Sollte die Ransomware wirklich einen ähnlichen Angriffsvektor wie WannaCry nutzen, so ist eine derart weite Verbreitung eigentlich mit nichts zu erklären. Der Patch ist seit Anfang März verfügbar, im Rahmen von WannaCry wurden sogar Patches für Windows XP und Vista nachgeliefert. Firmen, die das Update noch immer nicht eingespielt hatten, sollten sich schleunigst ein neues Konzept für das Patch-Management überlegen.

BSI-Präsident Arne Schönbohm sieht dies ähnlich: „Das Patchen dieser Schwachstelle mit dem seit Monaten verfügbaren Microsoft-Patch hätte in vielen Fällen eine Infektion verhindert. In internen Netzen benutzt Petya zusätzlich ein gängiges Administrationswerkzeug zur Weiterverbreitung und kann damit auch Systeme befallen, die auf aktuellem Patchstand sind. Angesichts der akuten Bedrohungslage rufen wir die Wirtschaft erneut dazu auf, die Risiken der Digitalisierung ernst zu nehmen und notwendige Investitionen in die IT-Sicherheit nicht aufzuschieben."

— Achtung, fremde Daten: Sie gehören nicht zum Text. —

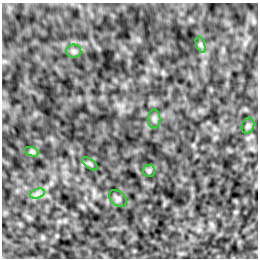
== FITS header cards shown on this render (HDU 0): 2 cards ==
NAXIS1  =                  256 /Number of positions along axis 1
NAXIS2  =                  256 /Number of positions along axis 2

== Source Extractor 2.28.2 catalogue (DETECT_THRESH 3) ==
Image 256 x 256 px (HDU 0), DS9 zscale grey, 1 PNG px = 1 image px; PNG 260 x 260 px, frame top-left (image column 1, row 256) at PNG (2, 3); each listed source drawn as its Kron ellipse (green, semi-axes under 4 px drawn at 4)
Background 4.88e-04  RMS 0.0021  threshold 0.00618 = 3 sigma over >= 5 px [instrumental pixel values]
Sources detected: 9; all 9 listed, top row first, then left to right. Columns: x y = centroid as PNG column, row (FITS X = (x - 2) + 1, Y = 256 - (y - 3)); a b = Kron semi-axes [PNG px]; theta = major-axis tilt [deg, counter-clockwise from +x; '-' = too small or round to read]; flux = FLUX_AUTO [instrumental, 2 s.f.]
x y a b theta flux
201 45 8 4 -71 0.3
73 51 8 6 -1 0.38
154 119 9 6 -90 0.42
248 126 8 6 69 0.31
32 152 7 4 -18 0.28
90 164 9 4 -35 0.27
149 171 6 6 - 0.27
37 194 8 4 18 0.44
118 199 10 7 -39 0.43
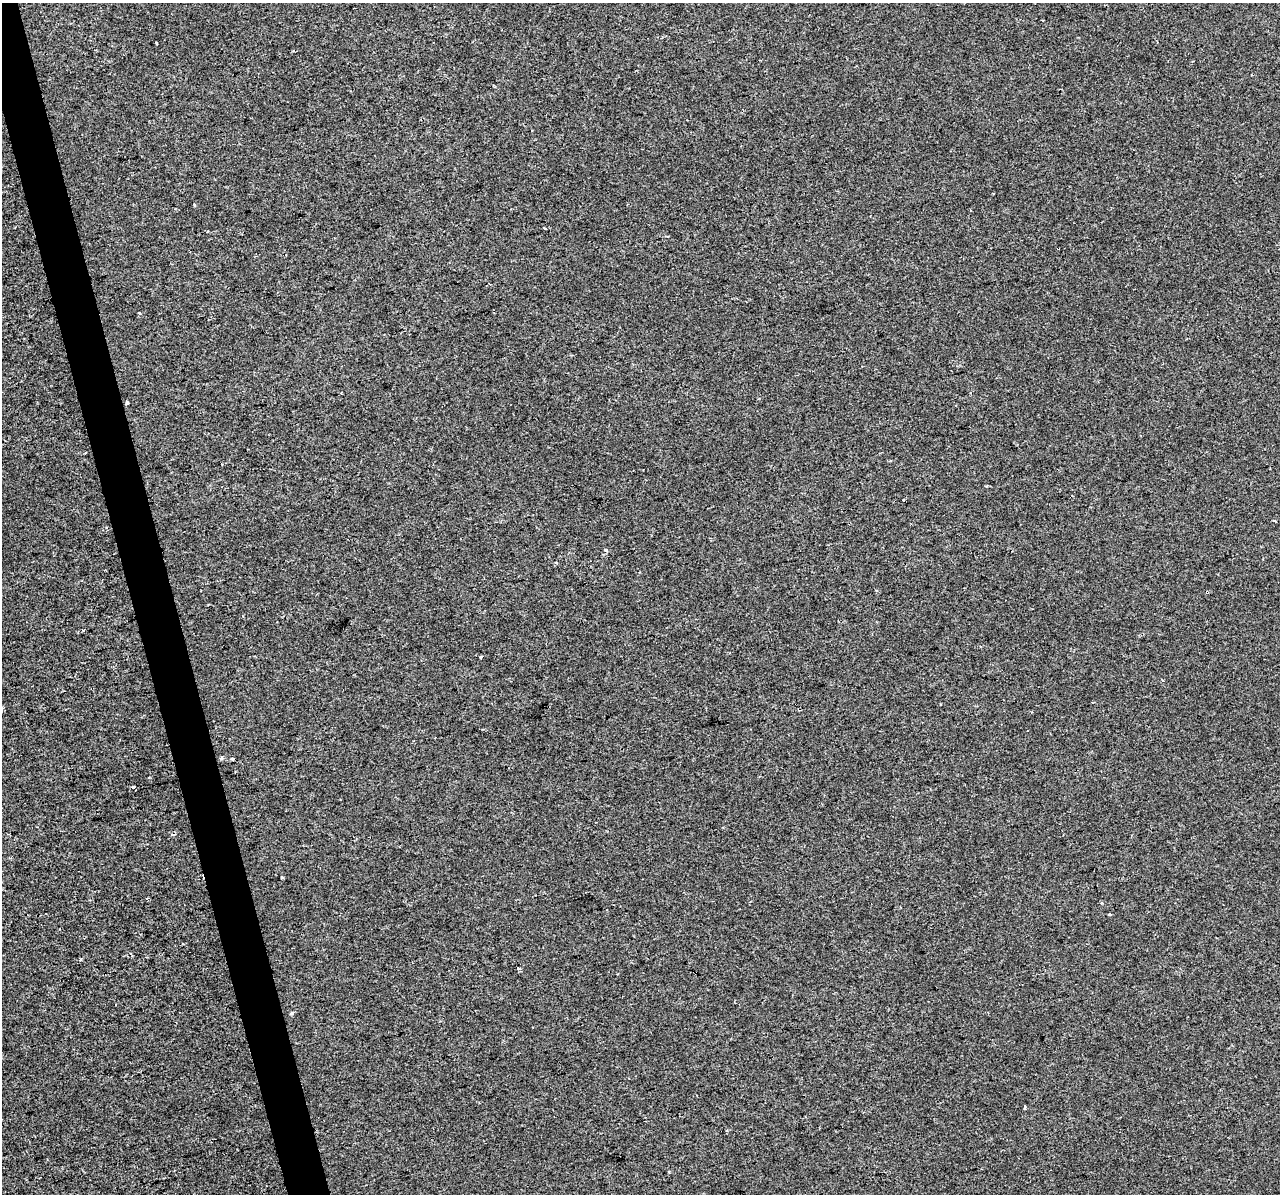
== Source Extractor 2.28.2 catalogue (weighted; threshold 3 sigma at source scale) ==
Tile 11 of 4 x 4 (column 3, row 3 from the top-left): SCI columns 2555-3832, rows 1284-2475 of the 5109 x 4903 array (HDU 1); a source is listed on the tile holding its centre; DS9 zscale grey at full resolution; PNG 1282 x 1196 px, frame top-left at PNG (2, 3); no overlay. Shown black and unused: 3% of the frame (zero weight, under 2 of 3 exposures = <1% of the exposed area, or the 3 px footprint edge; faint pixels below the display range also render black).
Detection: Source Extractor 2.28.2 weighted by HDU 2 'WHT'; one run over the whole footprint, this tile lists its part. Background -4.07e-04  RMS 0.0043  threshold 0.0193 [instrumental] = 3 sigma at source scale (4.5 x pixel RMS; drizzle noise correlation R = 1.50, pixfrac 1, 0.0396/0.0396 arcsec/px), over >= 5 px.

Berichten von Experten von Hacker House zufolge könnte die ursprüngliche Attacke auf eine andere Schwachstelle über infizierte Dokumente erfolgt sein. Der Experte Sean Sullivan schätzt vorsichtig, dass möglicherweise Personalabteilungen bösartige Lebensläufe zugeschickt wurden. Im Anschluss hätte die Ransomware sich dann über das interne Netzwerk verbreiten können.

Der Anbieter ESET denkt in eine ähnliche Rechnung: „Zur Verbreitung scheint sie eine Kombination aus einem SMB Exploit (EternalBlue), wie er auch bei WannaCry zum Einsatz kam, zu verwenden. So verschafft sie sich Zugriff auf das Netzwerk, wo sie sich durch PsExec weiterverbreitet. Diese gefährliche Kombination ist wahrscheinlich der Grund für die schnelle und globale Ausbreitung.“

Möglicher "Killswitch" gefunden

Inzwischen wurde ein Killswitch gefunden, der die Ransomware scheinbar stoppt. Laut dem Sicherheitsforscher Amit Serper reicht es, im Verzeichnis "C:\Windows" eine Datei namens perfc ohne Endung zu erstellen. Findet die Malware diese Datei, wird sie nicht aktiv.